At the beginning of last season, Jackson seemed the least likely of this trio to become a top-three pick in the draft. He was a McDonald’s All-American coming out of La Lumiere School in La Porte, Ind., but Jackson ranked ninth in the final version of the 2017 Recruiting Services Consensus Index, a composite incorporating data from several services. Bagley checked in first and Bamba was fourth. Over the course of 35 games at Michigan State, Jackson arguably eclipsed both Bagley and Bamba in this class of prospects by showing off a well-rounded game that feels tailor made for an NBA that prizes perimeter skills on offense and versatility on defense.

Maybe Jackson’s most obvious asset is his rim protection. He’s an instinctual shot-blocker who's quick off his feet, positions himself well around the basket and does well to anticipate opponents’ scoring efforts. In 18 games against Big Ten competition last season, he swatted 15.5% of opponents’ two-point looks, the highest percentage in the conference, and he ranked second in the country in defensive box plus/minus. Even if Jackson isn’t sending floaters into the fifth row, pinning layups on the glass or turning back would-be dunkers, a 7’5’’ wingspan enables him to assert himself as a drive-deterring presence around the basket.

Jackson’s defensive package is just as enticing away from the paint as it is inside it. Although his 6’11’’, 236-pound frame is suitable for the five, Jackson can comfortably trade defensive assignments thanks to his length and lateral quickness. His ability to corral guards on the perimeter, check forwards looking to create off the bounce and bang with brutes on the inside could make him the keystone of an elite defensive scheme. Look no further than this season’s Golden State Warriors and Houston Rockets to appreciate the outsize impact switching can have in the crucible of the conference finals.

Basketball’s go-to counting statistic (10.9 points per game) undersells Jackson’s offensive potential, but he’ll be a major asset on that end of the floor because of his capacity to space the floor with his shooting. At Michigan State last season, Jackson drained 39.6% of his 96 three-point attempts and 79.7% of his 133 attempts from the free-throw line—a favorable mark for a prospect at his position and one that supports the notion that Jackson’s long-range marksmanship is for real.
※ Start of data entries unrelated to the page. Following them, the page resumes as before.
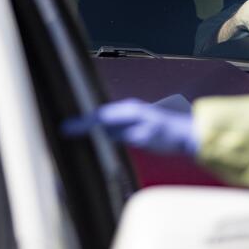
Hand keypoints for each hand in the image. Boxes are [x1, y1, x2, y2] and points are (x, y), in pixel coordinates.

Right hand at [62, 99, 197, 155]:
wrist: (187, 134)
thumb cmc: (170, 135)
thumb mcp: (149, 137)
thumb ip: (129, 135)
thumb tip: (109, 133)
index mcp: (128, 111)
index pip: (100, 117)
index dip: (82, 123)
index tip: (66, 128)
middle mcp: (126, 110)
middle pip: (97, 115)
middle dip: (79, 122)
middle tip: (61, 129)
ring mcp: (127, 117)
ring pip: (101, 120)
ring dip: (87, 126)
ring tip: (69, 131)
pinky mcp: (129, 125)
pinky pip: (108, 126)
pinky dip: (96, 130)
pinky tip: (89, 137)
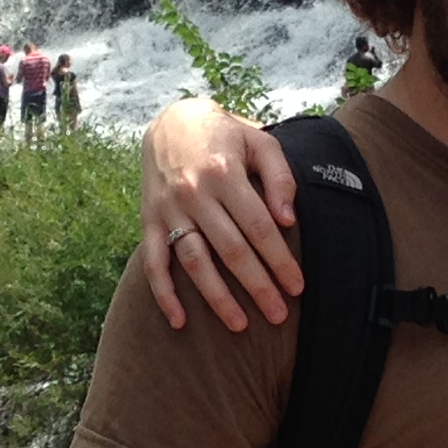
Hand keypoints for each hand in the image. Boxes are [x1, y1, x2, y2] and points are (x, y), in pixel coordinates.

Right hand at [141, 101, 302, 331]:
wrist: (171, 121)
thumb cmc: (225, 135)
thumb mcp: (259, 142)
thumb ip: (279, 177)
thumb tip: (288, 220)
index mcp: (224, 173)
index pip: (259, 227)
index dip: (280, 259)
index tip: (297, 287)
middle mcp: (194, 194)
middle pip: (231, 250)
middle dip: (257, 286)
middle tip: (278, 315)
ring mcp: (169, 210)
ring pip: (195, 262)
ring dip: (216, 298)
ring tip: (239, 325)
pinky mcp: (150, 221)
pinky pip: (154, 263)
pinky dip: (164, 294)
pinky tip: (179, 321)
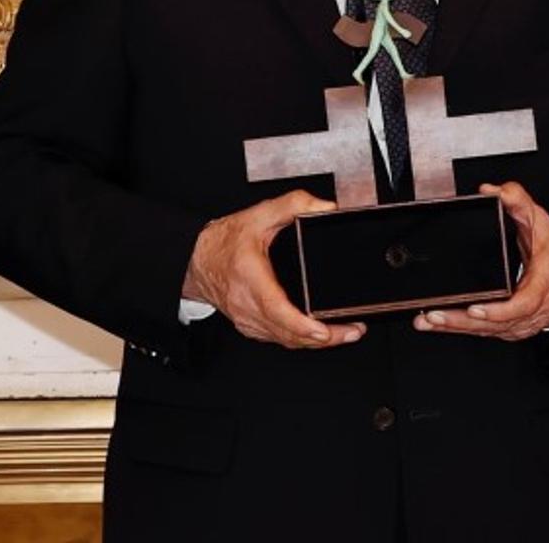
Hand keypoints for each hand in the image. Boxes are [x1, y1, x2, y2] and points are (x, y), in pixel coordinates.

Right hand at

The funky, low release on Jackson’s jumper won’t hearten the shooting coach of the team that drafts him, but it’s worked for him so far, and it should continue to work at the next level.

Jackson’s two-way skill set would be intriguing for any college player, but he brings the added benefit of being one of the youngest players available. He won’t turn 19 until the middle of September. Jackson looks like a franchise-altering prospect right now and, relatively speaking, he has a longer developmental runway than either Bamba or Bagley III, the former of whom turned 20 earlier this month and the latter of whom turned 19 in March. Assuming Ayton and Real Madrid stud Luka Doncic are off the board by the time the Atlanta Hawks make their pick at No. 3, they should think long and hard before passing on Jackson.